The Trump administration said ICE officers will be stationed at “hotspot” U.S. airports starting Monday to assist with TSA screenings, and that those officers will undergo some training before deployment.
Airport chaos and long TSA lines have returned as TSA screeners work without pay during a partial Department of Homeland Security shutdown. DHS officials told reporters about staffing shortfalls — saying roughly 400 TSA officers have quit since the disruption began and that callouts hit a record high over the past weekend. About 50,000 TSA officers were working without pay due to the funding standoff.
Skyler Henry, reporting from Atlanta, described “tempers flaring” and long waits: travelers in New Orleans queued into a parking garage and at Hartsfield–Jackson Atlanta International bottles of water were being handed out to weary flyers. In Atlanta Henry spoke with Julie Curtis, who said after four hours in line she and her family missed their flight; she and her husband, who has a heart condition, were left stranded.
The shutdown and staffing problems have prompted the administration’s move to bring ICE officers into some airports to help with screening. The White House said ICE will be stationed in certain airports and receive training in the days before they begin assisting TSA.
The announcement has drawn mixed reactions at airports. Some travelers said seeing ICE agents could make people afraid to travel; others expressed support for ICE. The president of the union representing TSA officers criticized the idea, saying, “TSA officers deserve to be paid, not replaced by untrained, armed agents who have shown how dangerous they can be.”
The funding impasse in Congress stems from Democrats’ outrage over an ICE operation in Minneapolis — including the deaths of two people during that operation — and lawmakers’ demands that ICE officers unmask and wear IDs. Lawmakers remain at odds over DHS funding.

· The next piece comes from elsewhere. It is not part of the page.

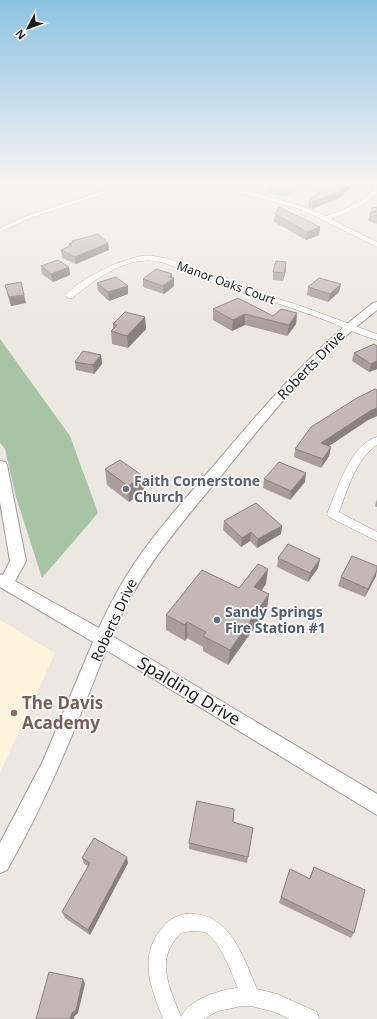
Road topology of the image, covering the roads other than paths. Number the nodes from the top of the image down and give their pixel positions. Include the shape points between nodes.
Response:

Officials have not named which airports will receive ICE officers. CBS News noted there are about 20 U.S. airports that use private security instead of TSA; those airports — including international facilities in Kansas City and San Francisco — have not faced the same staffing disruptions because private security is overseen under different federal arrangements.
The situation comes amid broader travel pressures, including higher fuel costs and airlines cutting flights, which together with spring break travel and the DHS funding standoff contributed to the long security lines travelers faced this weekend.